___ DATA RECORDS ___

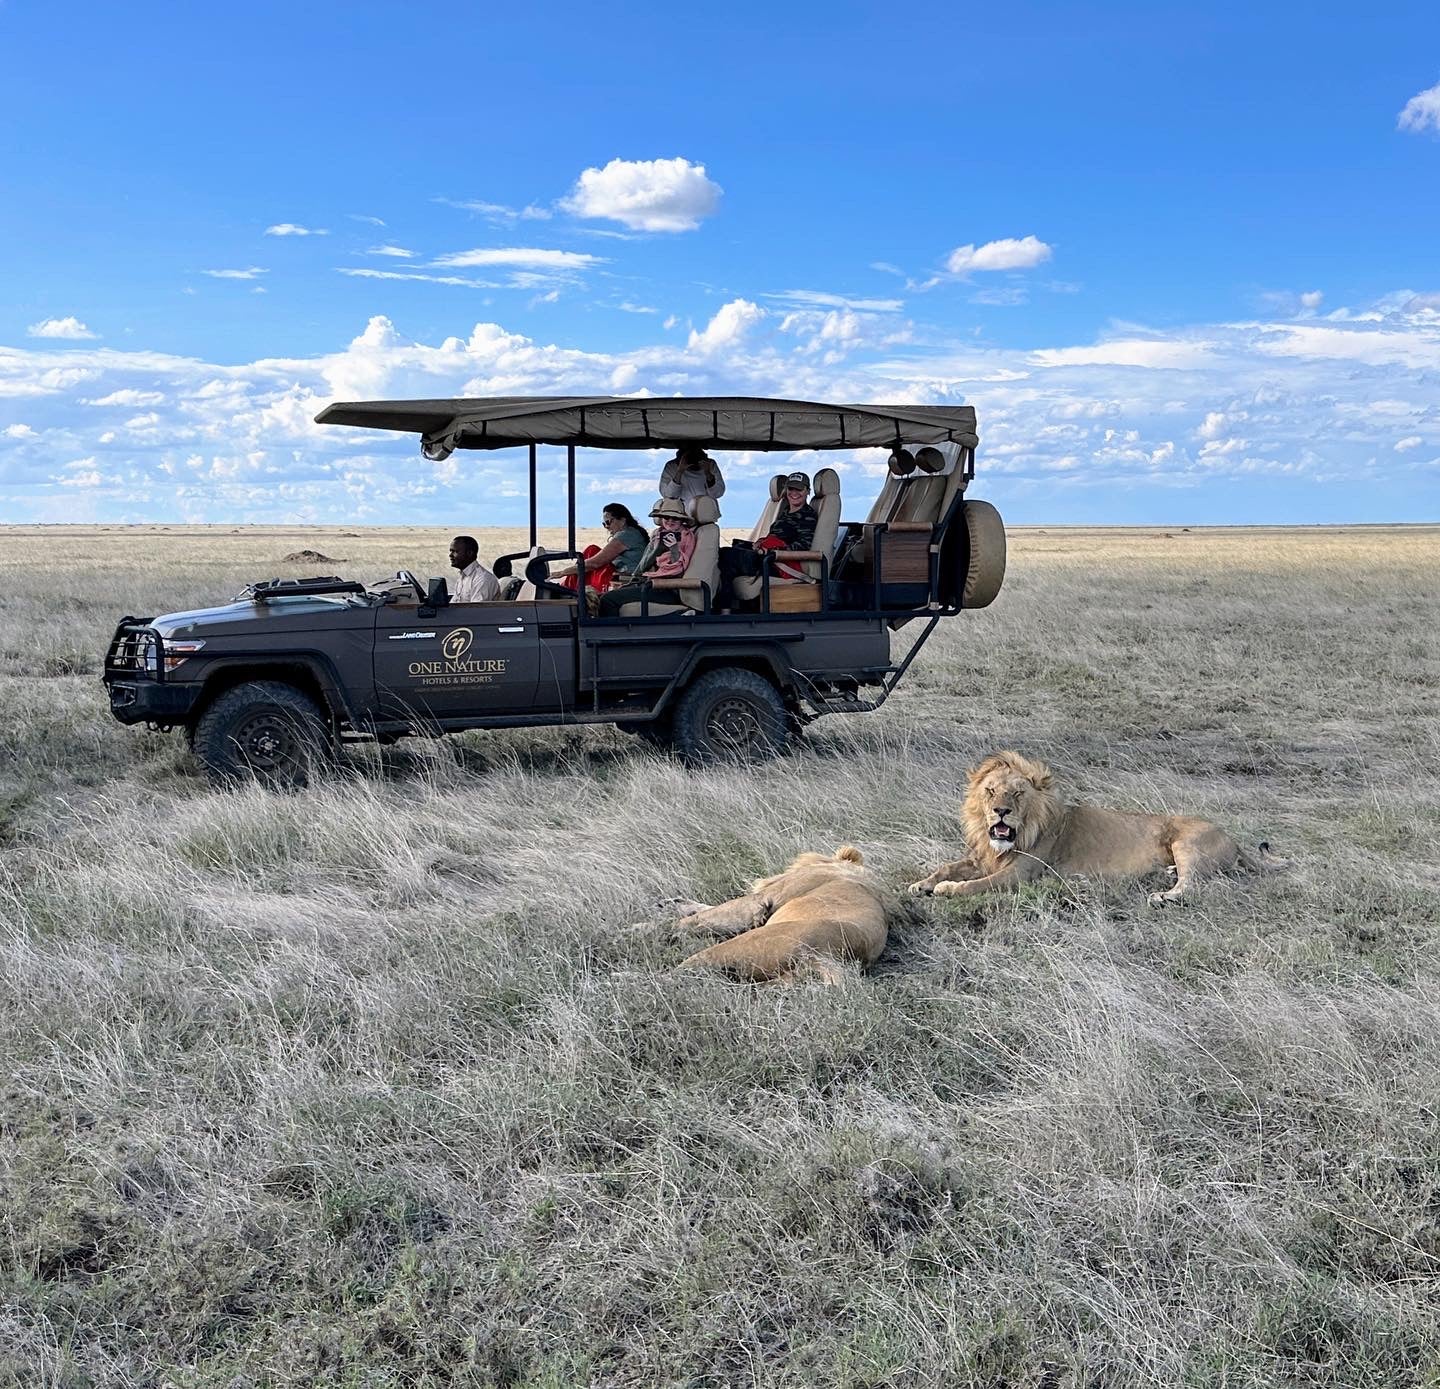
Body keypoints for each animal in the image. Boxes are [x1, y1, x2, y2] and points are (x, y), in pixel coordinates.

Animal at [668, 846, 892, 984]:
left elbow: (719, 912)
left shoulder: (765, 898)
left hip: (743, 945)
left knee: (682, 973)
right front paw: (675, 903)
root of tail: (829, 956)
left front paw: (665, 926)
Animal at [910, 754, 1284, 903]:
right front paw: (921, 884)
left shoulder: (1021, 874)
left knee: (1193, 885)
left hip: (1188, 843)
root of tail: (1233, 839)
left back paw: (1164, 896)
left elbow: (977, 885)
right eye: (990, 791)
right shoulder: (981, 857)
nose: (1001, 812)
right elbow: (947, 866)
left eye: (1017, 793)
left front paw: (946, 889)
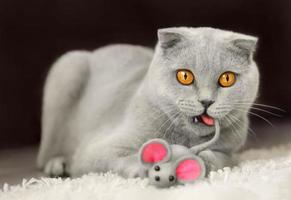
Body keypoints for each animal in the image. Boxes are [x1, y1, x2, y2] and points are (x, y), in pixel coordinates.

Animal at [37, 27, 260, 178]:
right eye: (185, 76)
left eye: (227, 78)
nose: (206, 101)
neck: (187, 138)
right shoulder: (95, 151)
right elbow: (121, 157)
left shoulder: (232, 151)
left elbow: (221, 158)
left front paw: (202, 160)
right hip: (67, 69)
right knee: (47, 152)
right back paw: (58, 164)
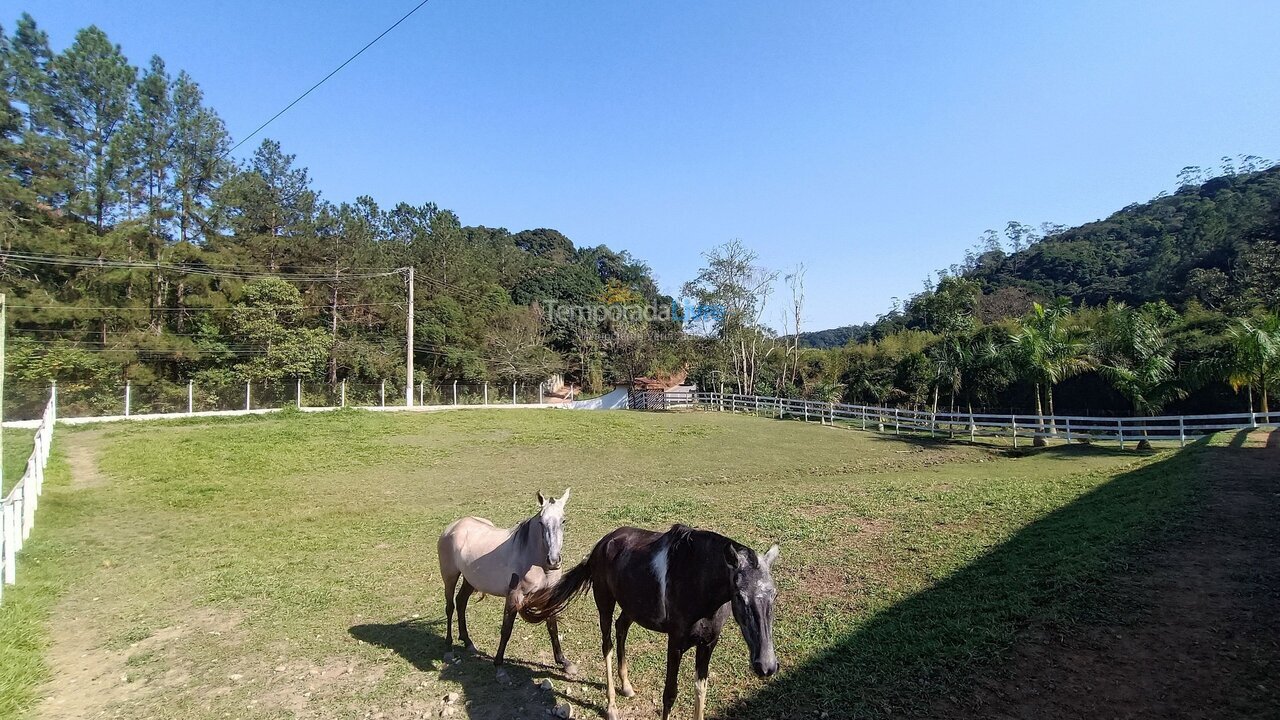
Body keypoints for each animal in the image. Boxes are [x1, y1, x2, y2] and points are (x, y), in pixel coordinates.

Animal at [440, 484, 581, 671]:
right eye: (541, 522)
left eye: (563, 521)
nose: (553, 561)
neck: (534, 561)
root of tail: (453, 527)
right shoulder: (514, 596)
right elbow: (506, 629)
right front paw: (498, 662)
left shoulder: (549, 595)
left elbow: (552, 626)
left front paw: (563, 661)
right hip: (449, 576)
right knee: (450, 606)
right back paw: (449, 644)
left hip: (470, 580)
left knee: (461, 601)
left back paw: (467, 642)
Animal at [522, 520, 778, 717]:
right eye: (740, 596)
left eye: (774, 595)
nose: (766, 666)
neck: (698, 584)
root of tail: (601, 545)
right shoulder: (675, 644)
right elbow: (669, 694)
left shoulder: (708, 644)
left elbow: (700, 691)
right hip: (604, 602)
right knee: (607, 645)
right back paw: (612, 706)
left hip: (631, 607)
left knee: (621, 628)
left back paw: (626, 687)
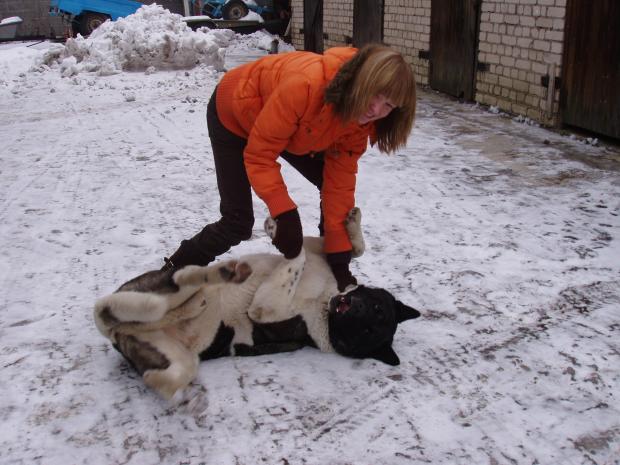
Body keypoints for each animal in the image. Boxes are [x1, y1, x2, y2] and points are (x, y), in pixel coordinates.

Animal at [93, 207, 422, 398]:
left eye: (368, 331)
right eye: (376, 307)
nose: (357, 309)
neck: (324, 302)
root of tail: (118, 334)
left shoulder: (265, 308)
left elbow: (295, 256)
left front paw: (279, 232)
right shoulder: (323, 255)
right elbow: (350, 249)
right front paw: (351, 224)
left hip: (175, 343)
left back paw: (207, 281)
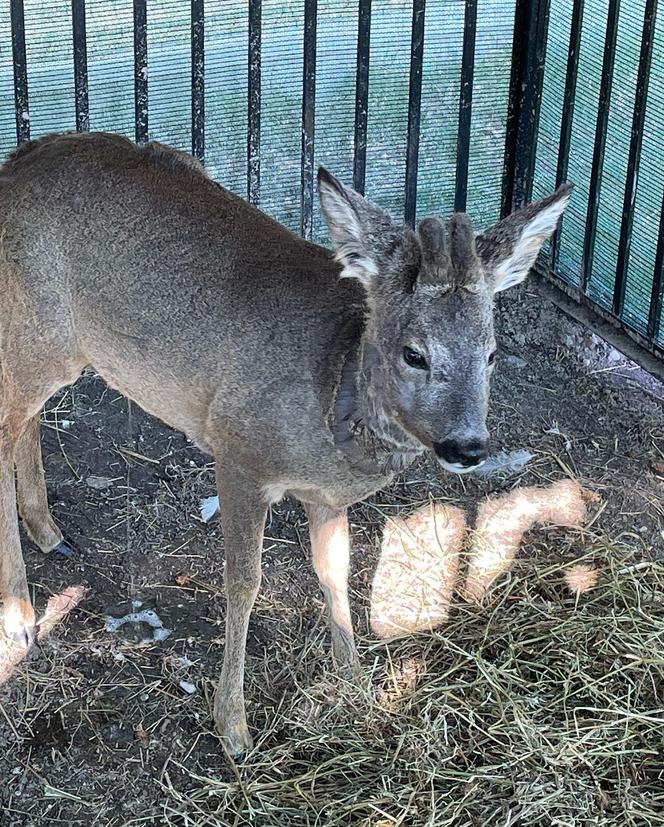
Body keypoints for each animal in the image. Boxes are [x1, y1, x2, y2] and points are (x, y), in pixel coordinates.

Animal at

___

#### [DESCRIPTION OF THE TASK]
Quote all the records verbatim, dropping any pictures from your copy.

#### [YOUR SOLUTION]
Body keypoints for each animal in the image. Boxes are [x1, y1, x2, y2] and points are (x, y), in pixel coordinates.

Animal at [668, 846, 892, 984]:
left elbow: (719, 912)
left shoulder: (765, 898)
left hip: (743, 945)
left knee: (682, 973)
right front paw: (675, 903)
root of tail: (829, 956)
left front paw: (665, 926)
Animal at [910, 754, 1284, 903]:
right front paw: (921, 884)
left shoulder: (1021, 874)
left knee: (1193, 885)
left hip: (1188, 843)
root of tail: (1233, 839)
left back paw: (1164, 896)
left elbow: (977, 885)
right eye: (990, 791)
right shoulder: (981, 857)
nose: (1001, 812)
right elbow: (947, 866)
left eye: (1017, 793)
left front paw: (946, 889)
Body keypoints for each animal in the image. Boxes are [x1, y1, x2, y2] and points are (x, y), in pixel coordinates.

Animal at [37, 27, 260, 178]:
right eye: (185, 76)
left eye: (227, 78)
nose: (206, 101)
neck: (187, 138)
right shoulder: (95, 151)
right elbow: (121, 157)
left shoulder: (232, 151)
left elbow: (221, 158)
left front paw: (202, 160)
right hip: (67, 69)
right knee: (47, 152)
right back paw: (58, 164)
Body keypoints for each animal in the image. Boxes are [x1, y1, x2, y2] and points are (x, y), in pixel coordinates.

Animal at [440, 484, 581, 671]:
right eye: (541, 522)
left eye: (563, 521)
nose: (553, 561)
neck: (534, 561)
root of tail: (453, 527)
right shoulder: (514, 596)
right elbow: (506, 629)
right front paw: (498, 662)
left shoulder: (549, 595)
left elbow: (552, 626)
left front paw: (563, 661)
right hip: (449, 576)
right knee: (450, 606)
right back paw: (449, 644)
left hip: (470, 580)
left knee: (461, 601)
left back paw: (467, 642)
Animal at [522, 520, 778, 717]:
right eye: (740, 596)
left eye: (774, 595)
nose: (766, 666)
neck: (698, 584)
root of tail: (601, 545)
right shoulder: (675, 644)
right elbow: (669, 694)
left shoulder: (708, 644)
left elbow: (700, 691)
right hip: (604, 602)
right knee: (607, 645)
right back paw: (612, 706)
left hip: (631, 607)
left knee: (621, 628)
left back paw: (626, 687)
Body keypoints for each animal in the image. Boxes are [x1, y1, x2, y2] and points are (x, y), in pixel coordinates.

Animal at [93, 207, 422, 398]:
left eye: (368, 331)
right eye: (376, 307)
nose: (357, 309)
neck: (324, 302)
root of tail: (118, 334)
left shoulder: (265, 308)
left elbow: (295, 256)
left front paw: (279, 232)
right shoulder: (323, 255)
right elbow: (350, 249)
right front paw: (351, 224)
left hip: (175, 343)
left back paw: (207, 281)
Body keypoints for each animal in the image. Boxes are [x1, y1, x2, y2] and points are (x, y), in pixel coordinates.

Animal at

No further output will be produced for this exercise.